The medical evidence supports a conclusion that plaintiff’s physical impairments would permit him to do light or sedentary work. The issue is whether there is light or sedentary work which this plaintiff can do, considering his age, education and work experience. In our opinion the record fails to reflect substantial evidence to support the examiner’s conclusion that there is.

This conclusion rests on the testimony of a vocational consultant who gave his *308opinion that there were a number of light or sedentary jobs plaintiff could perform. The consultant heard plaintiff’s testimony at the hearing and otherwise formed his opinions from a review of the documentary evidence. He conducted no tests or personal interviews. He testified as an expert witness in response to a hypothetical question. For documentation of job requirements, he relied upon descriptions selected from the Dictionary of Occupational Titles. Reliance on such catalogue studies as evidence of ability to do gainful work has repeatedly been disapproved.3

Even less persuasively, the assumptions posed to the consultant by the examiner reflect no consideration for the psychologist’s findings of borderline to dull normal intelligence and very inferior fine finger dexterity. Conceding that these do not rise to the statutory definition of a mental impairment, nonetheless, given plaintiff’s age, education and work experience they become most significant factors in determining ability to do other gainful work. As the hearing examiner recognized in the context of the medical evidence, a conclusion gains authority from the objective findings which support it.

When a 55-year-old laborer becomes physically disabled from doing heavy labor, his rudimentary education, limited work experience and restricted mental and manual skills create very strong factual evidence of disability in terms of § 223(d) of the Act, as amended.
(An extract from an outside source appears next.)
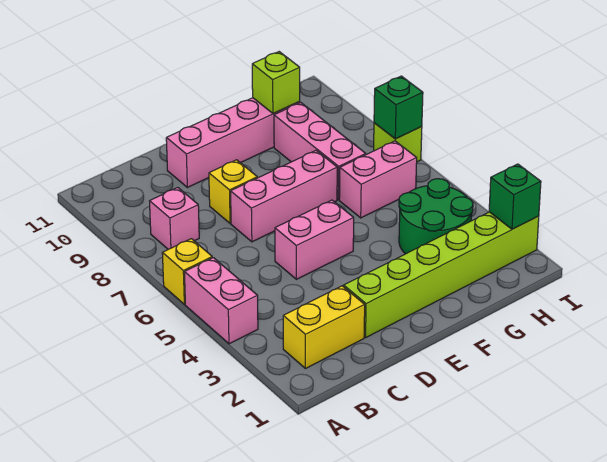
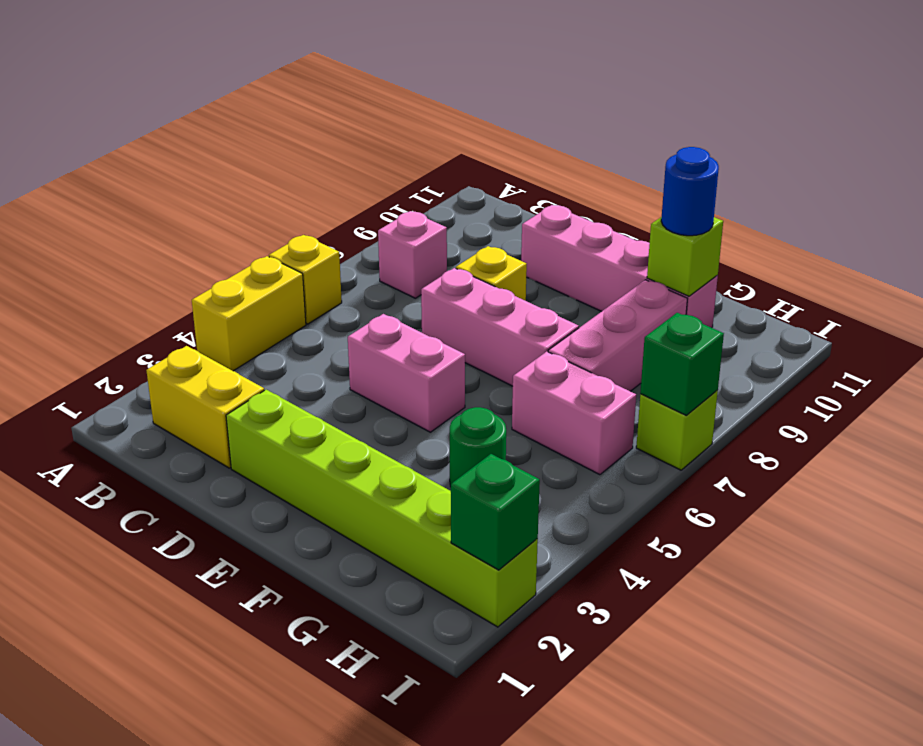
pink 1x2 brick [184,258,258,344] -> yellow 1x2 brick [192,256,306,371]
green 2x2 round brick [399,179,473,254] -> green 1x1 round brick [450,407,506,487]
none -> blue 1x1 round brick [661,147,719,236]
The evidence to the contrary, indicating that there is other available work that plaintiff can do, must be proportionately strong. Qualitative differences between heavy manual labor in the mines and light work in industry or in an institution must be recognized.4

We believe the expert opinion presented in this case, expressed upon reference to the documentary record and to a catalogue of occupational titles, fails to furnish substantial evidence for the Secretary’s decision. The vocational evidence, limited to six pages of relatively superficial testimony, displays marked contrast to the painstaking medical and psychological documentation.

An appropriate order will be entered.

. Plaintiff filed a prior application on September 21, 1964 alleging that he became unable to work December 13, 1961. This claim was denied by decision of a hearing examiner on September 28, 1965. Since no civil action was commenced to obtain judicial review of the Appeals Council’s denial of claimant’s request for review, this determination became the Secretary’s final decision, binding on the issue of disability up to September 28, 1965.
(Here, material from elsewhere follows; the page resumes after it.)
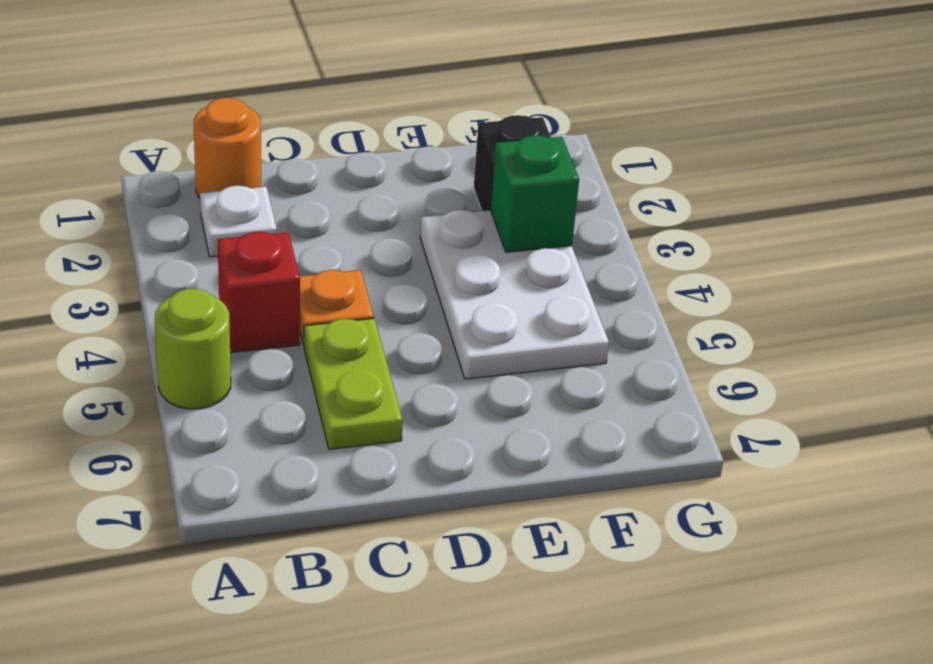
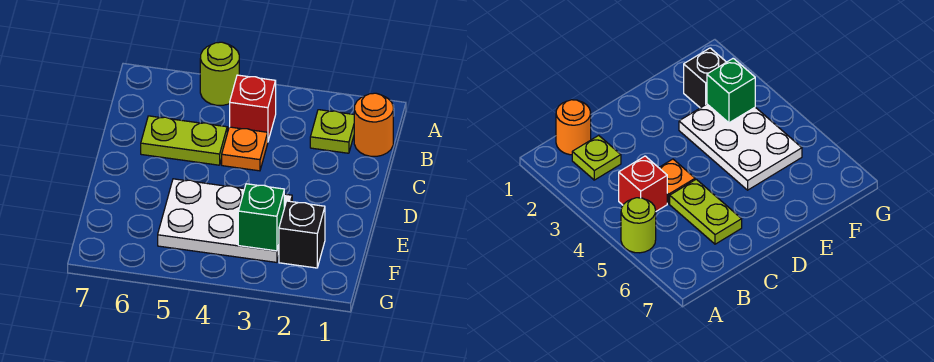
white 1x1 plate [200,186,277,257] -> lime 1x1 plate [310,110,354,153]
. Since the Appeals Council of the Social Security Administration affirmed the decision of the hearing examiner, his findings of fact became the findings of fact of the Secretary under § 205 of the Act. See: Hodgson v. Celebrezze, 312 F.2d 260, 261 (3d Cir. 1963), citing Goldman v. Folsom, 246 F.2d 776, 778 (3d Cir. 1957).
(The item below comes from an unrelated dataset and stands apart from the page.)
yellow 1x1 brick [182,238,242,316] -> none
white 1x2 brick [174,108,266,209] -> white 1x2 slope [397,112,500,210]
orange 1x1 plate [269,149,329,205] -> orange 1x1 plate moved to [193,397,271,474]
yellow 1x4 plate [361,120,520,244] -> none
. See Baker v. Gardner, 362 F.2d 864, 869-870 (3d Cir. 1966) and cases therein cited; and for a comment indicating that use of the Dictionary of Occupational Titles means little in the way of proof of what a person with physical impairments can do, see Colwell v. Gardner, 386 F.2d 56, 67-68 (6th Cir. 1967).

. Cf. claimant’s similar occupational and medical background and the conclusions of the court in Gardner v. Earnest, 371 F.2d 606 (4th Cir. 1967).